> [Text block]
No Damages from Certificate of Pending Litigation
[42] The breach by the bank and its counsel of its obligations to make full and fair disclosure does not, however, dispose of the motions for summary judgment.
[43] The only basis on which the defendants resist the motion for summary judgment is their counterclaim which arises out of the certificate of pending litigation.
[44] The defendants claim compensatory damages of $3,500,000 as well as punitive, exemplary and aggravated damages of $150,000.
[45] The defendants have not, however, put forth any credible evidence to demonstrate damages.
[46] The gist of the defence is that the defendants were renovating 326 St. Clements in order to sell it. They had a buyer, but the sale did not close because the certificate of pending litigation prevented the defendants from obtaining a small amount of additional financing from a third party which would have enabled them to complete the renovations.
[47] The full extent of the defendants’ evidence on the counterclaim is found in paragraphs 25 – 27 of the affidavit of Mr. Zanddizari sworn January 29, 2019 where he deposes as follows:
… When the CPL was registered, I was in the final stages of negotiating a loan to be secured by a second mortgage on 326 St. Clements. When the lender learned that a CPL had been registered, it refused to advance the funds. I needed about $100,000 of the financing negotiated to pay for the small amount of work and appliances needed to finish 326 St. Clements before the March 29, 2018 closing date. I intended to use the rest to bring the arrears owed to RBC in good standing.
As a result of the CPL, I was unable to finish work and the buyer was not prepared to close. Luckily, the buyer agreed to extend the time to complete the transaction to February 28, 2019 attached hereto and marked as exhibit “D” is a copy of the agreement of purchase and sale for 326 St. Clements with the amended closing date. However, I still cannot get the financing needed to finish the work on 326 St. Clements as a result of the CPL being registered.
I also arranged a $270,000 [loan] from another lender in March, 2018 but the lender refused to advance any funds unless the CPL was removed from title to 326 St. Clements.”
[48] This explanation makes little commercial sense.
[49] If it is true that Mr. Zanddizari needed only $100,000 to complete the renovation of 326 St. Clements, one might have expected Mr. Zanddizari to explain that to RBC and try to arrange additional financing. RBC had a material interest in completing the sale of 326 St. Clements because that would free up money to repay the demand loan. There is no evidence of any efforts by Mr. Zanddizari to enter into arrangements like this with RBC and no explanation for his failure to do so.
[50] If Mr. Zanddizari had two other lenders whose loans would fund the renovation and bring the demand loan into good standing, one might expect him to advise RBC of that fact and try to enter into an arrangement whereby the additional loan to complete construction of 326 St. Clements would have priority over the certificate of pending litigation. Once again there is no evidence to suggest that Mr. Zanddizari tried to make such an arrangement and no explanation for his failure to do so.
[51] Mr. Zanddizari provides no information about these other lenders. He does not disclose the lenders’ names, the loan documentation or the terms of the loans.
[52] Mr. Zanddizari does not describe what work was left to be completed on 326 St. Clements Avenue beyond describing it a “small amount of work and appliances”. He has not produced any photographs that would allow me to compare the renovations that had already been completed with the work that remained.

> [Goal 1] Output, word for word, the portion of the passage on the certificate of pending litigation from "[50] If Mr." up to and including "arrangement and no explanation for his failure to do so.".
> [Goal 2] List each distinct dollar amount that appears in the passage on the certificate of pending litigation.

> [Dataset extract]
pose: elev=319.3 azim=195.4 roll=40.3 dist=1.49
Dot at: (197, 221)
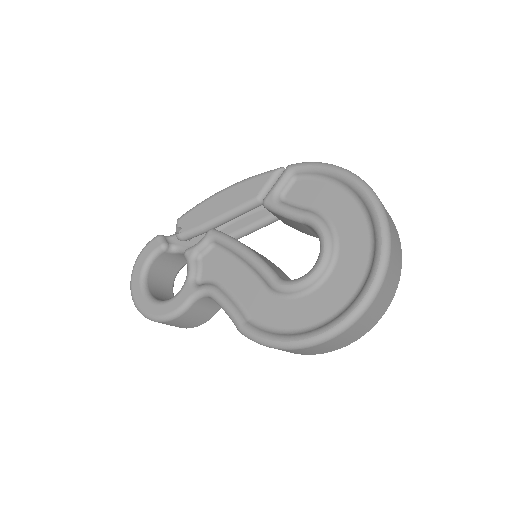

> [Exercise result 1]
[50] If Mr. Zanddizari had two other lenders whose loans would fund the renovation and bring the demand loan into good standing, one might expect him to advise RBC of that fact and try to enter into an arrangement whereby the additional loan to complete construction of 326 St. Clements would have priority over the certificate of pending litigation. Once again there is no evidence to suggest that Mr. Zanddizari tried to make such an arrangement and no explanation for his failure to do so.

> [Exercise result 2]
- $3,500,000
- $150,000
- $100,000
- $270,000